__TASK REQUIREMENTS__: Count the lines in the data below that contain the string "Considerations". Reply with the number alone.

(Dataset entries)
#####
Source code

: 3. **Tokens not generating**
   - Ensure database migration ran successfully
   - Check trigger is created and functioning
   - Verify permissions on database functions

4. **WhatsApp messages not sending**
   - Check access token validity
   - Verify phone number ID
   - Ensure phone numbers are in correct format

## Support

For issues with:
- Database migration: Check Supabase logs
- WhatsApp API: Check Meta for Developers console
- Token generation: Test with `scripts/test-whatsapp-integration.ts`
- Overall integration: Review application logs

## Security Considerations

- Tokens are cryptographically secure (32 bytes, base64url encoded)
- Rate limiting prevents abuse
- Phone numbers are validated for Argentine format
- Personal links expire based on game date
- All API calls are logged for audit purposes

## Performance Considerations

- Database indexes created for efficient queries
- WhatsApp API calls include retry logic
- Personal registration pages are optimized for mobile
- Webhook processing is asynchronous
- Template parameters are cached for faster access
#####
__SOLUTION__: 2